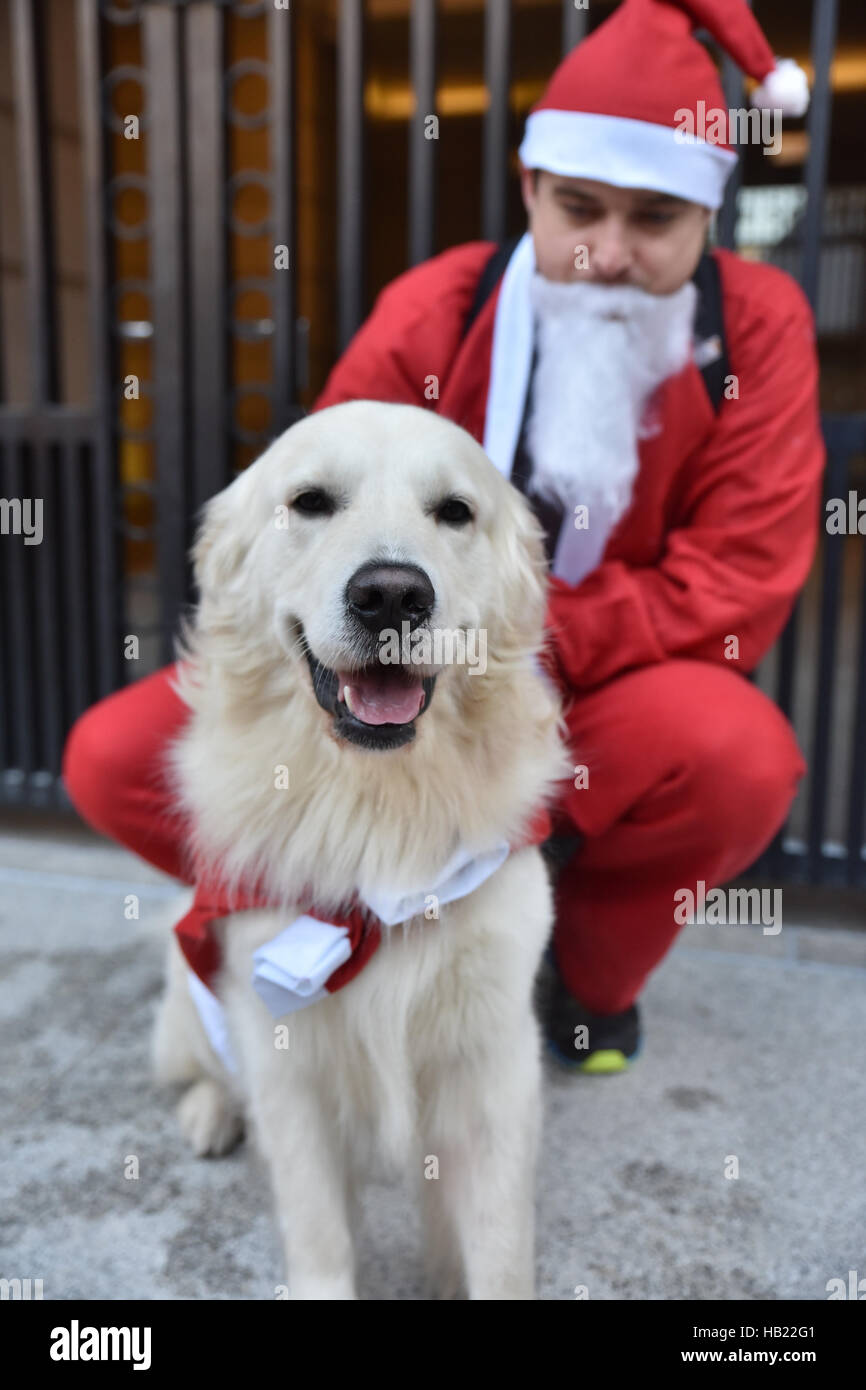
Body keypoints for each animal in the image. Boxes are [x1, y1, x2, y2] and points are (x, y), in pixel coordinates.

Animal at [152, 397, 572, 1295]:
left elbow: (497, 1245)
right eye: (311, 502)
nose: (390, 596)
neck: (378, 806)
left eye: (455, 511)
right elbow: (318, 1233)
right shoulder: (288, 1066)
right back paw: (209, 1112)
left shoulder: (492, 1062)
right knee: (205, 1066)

...

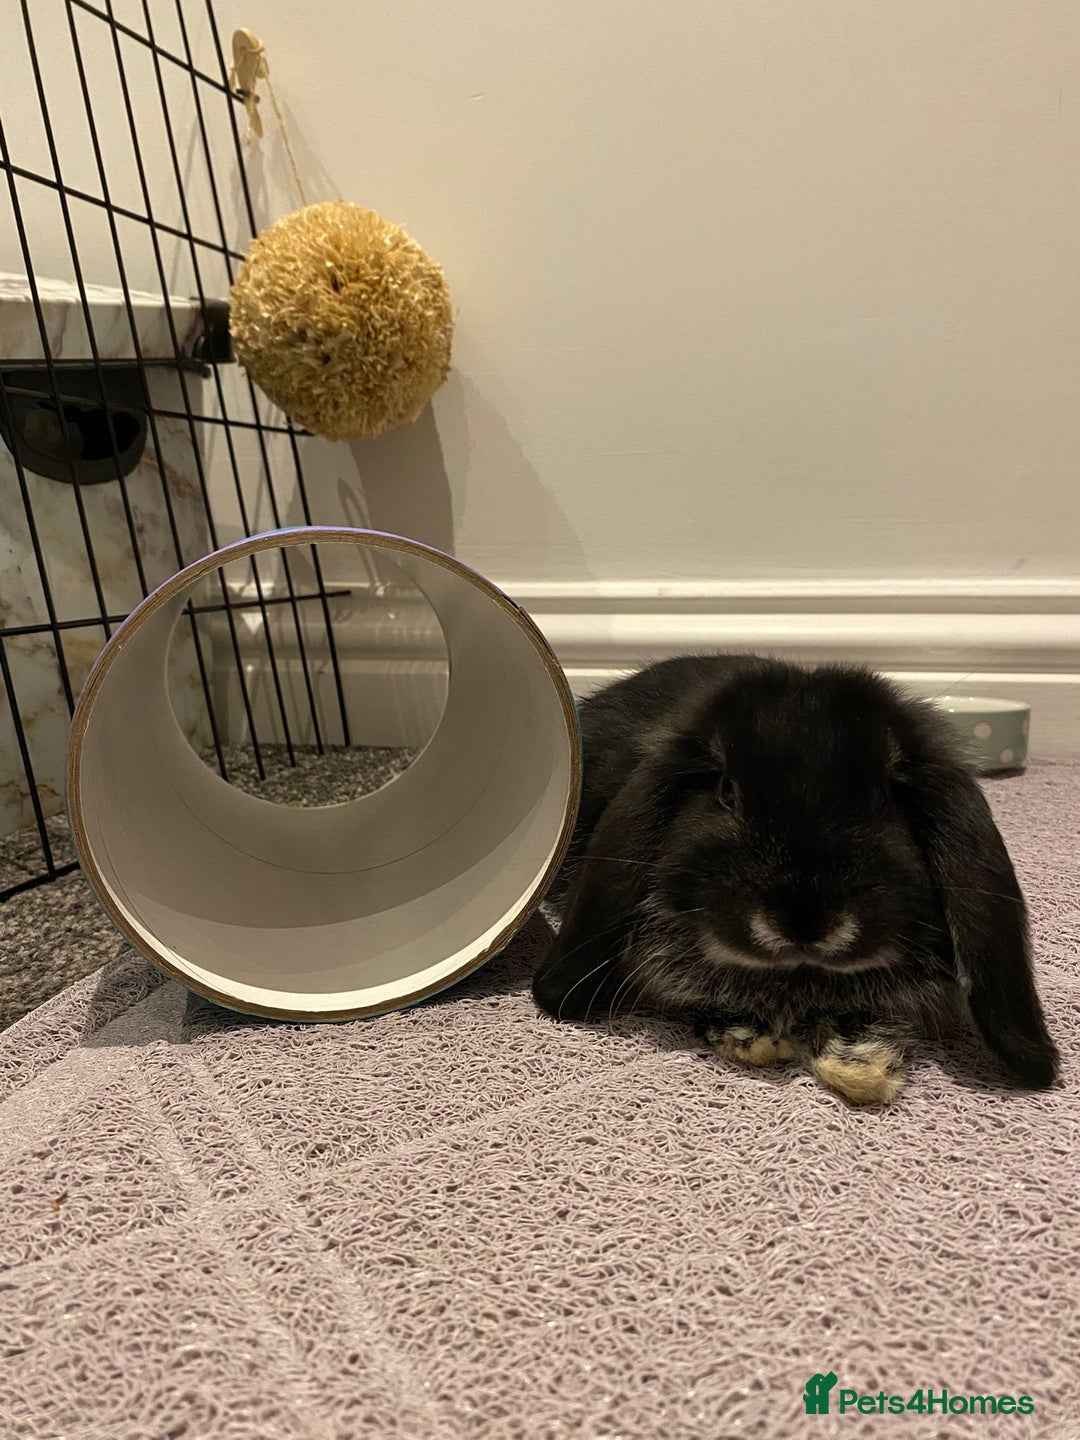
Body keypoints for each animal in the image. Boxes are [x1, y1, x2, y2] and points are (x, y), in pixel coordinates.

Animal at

Exercise goal: Within the material above, output exactly the lines from the one with "right eye: (311, 502)" through the one with "right knee: (205, 1066)", end lines included, and nothing besides.

Problem solution:
right eye: (311, 502)
nose: (390, 596)
neck: (378, 806)
left eye: (455, 511)
right elbow: (318, 1233)
right shoulder: (288, 1066)
right back paw: (209, 1112)
left shoulder: (492, 1062)
right knee: (205, 1066)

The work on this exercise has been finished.